Saved entries:
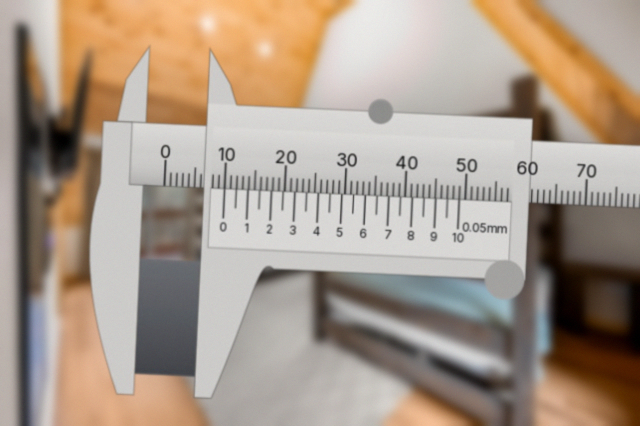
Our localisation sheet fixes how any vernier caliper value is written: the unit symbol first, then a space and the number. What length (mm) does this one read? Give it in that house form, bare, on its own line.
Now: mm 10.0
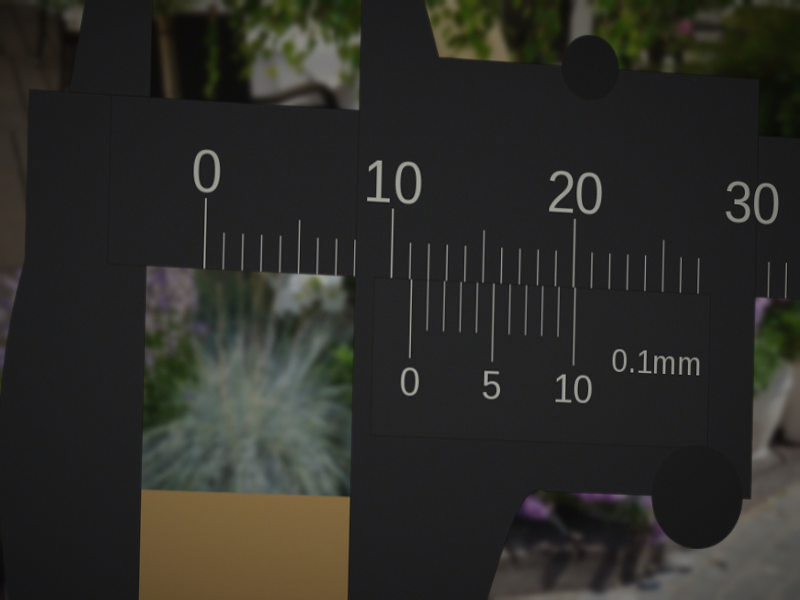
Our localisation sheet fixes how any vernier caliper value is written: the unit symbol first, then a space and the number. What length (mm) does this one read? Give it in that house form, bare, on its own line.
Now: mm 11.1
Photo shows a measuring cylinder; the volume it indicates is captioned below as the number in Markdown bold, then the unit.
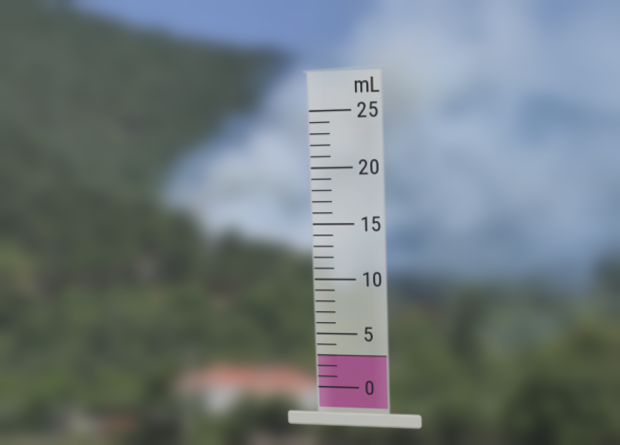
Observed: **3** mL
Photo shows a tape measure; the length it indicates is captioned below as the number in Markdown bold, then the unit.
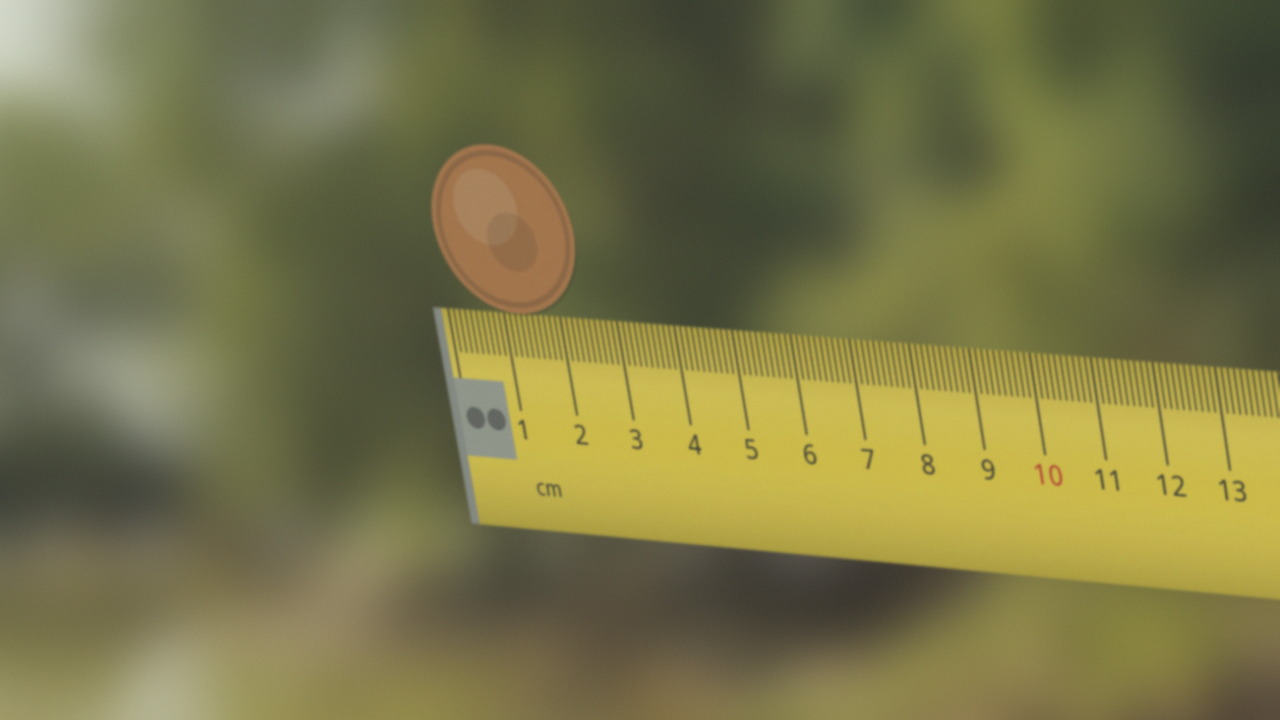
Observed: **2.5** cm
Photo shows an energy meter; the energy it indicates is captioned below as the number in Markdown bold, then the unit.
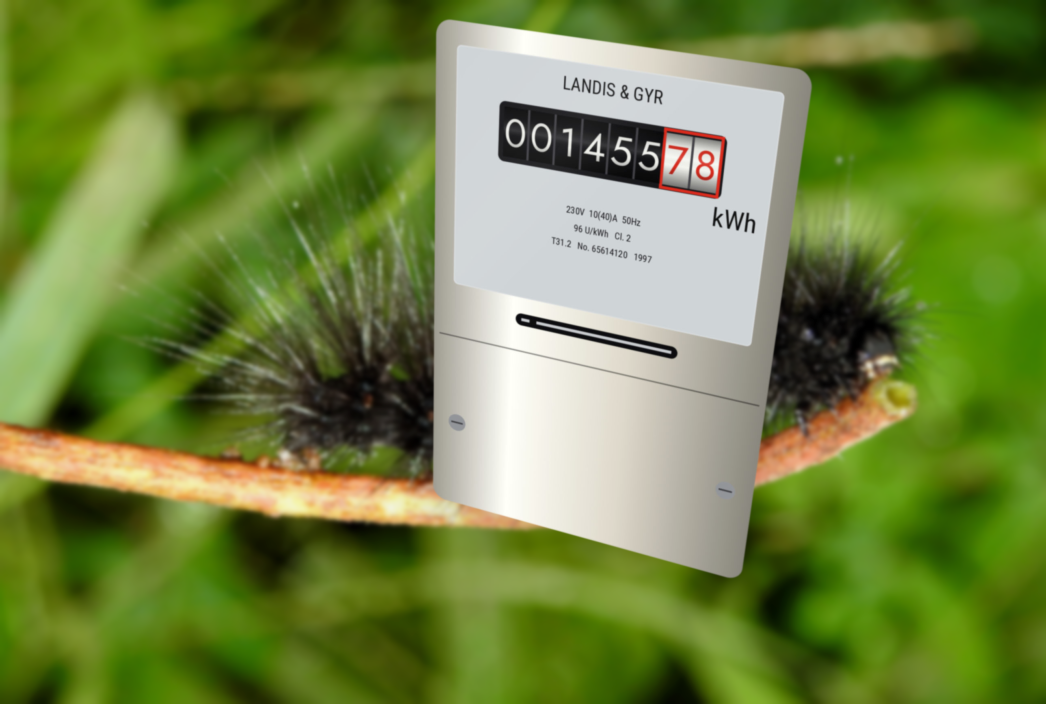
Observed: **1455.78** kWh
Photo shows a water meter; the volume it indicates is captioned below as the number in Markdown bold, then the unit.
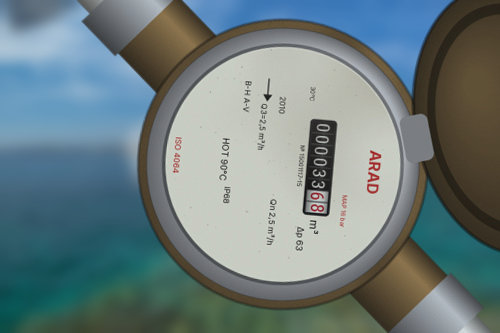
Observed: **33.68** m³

### WHAT THE TASK REQUIRES
Can you return every line of the data above word for word, without the pictures?

### ANSWER SECTION
Our localisation sheet fixes how any vernier caliper value is written: the unit symbol first, then a space and the number. What length (mm) does this one read? Give it in that house form, bare, on its own line.
Now: mm 10.0
Our localisation sheet fixes how any vernier caliper value is written: the unit symbol first, then a space and the number. What length (mm) does this one read? Give it in that house form, bare, on its own line.
Now: mm 11.1
Photo shows a measuring cylinder; the volume it indicates is captioned below as the number in Markdown bold, then the unit.
Observed: **3** mL
Photo shows a tape measure; the length it indicates is captioned below as the number in Markdown bold, then the unit.
Observed: **2.5** cm
Photo shows an energy meter; the energy it indicates is captioned below as the number in Markdown bold, then the unit.
Observed: **1455.78** kWh
Photo shows a water meter; the volume it indicates is captioned below as the number in Markdown bold, then the unit.
Observed: **33.68** m³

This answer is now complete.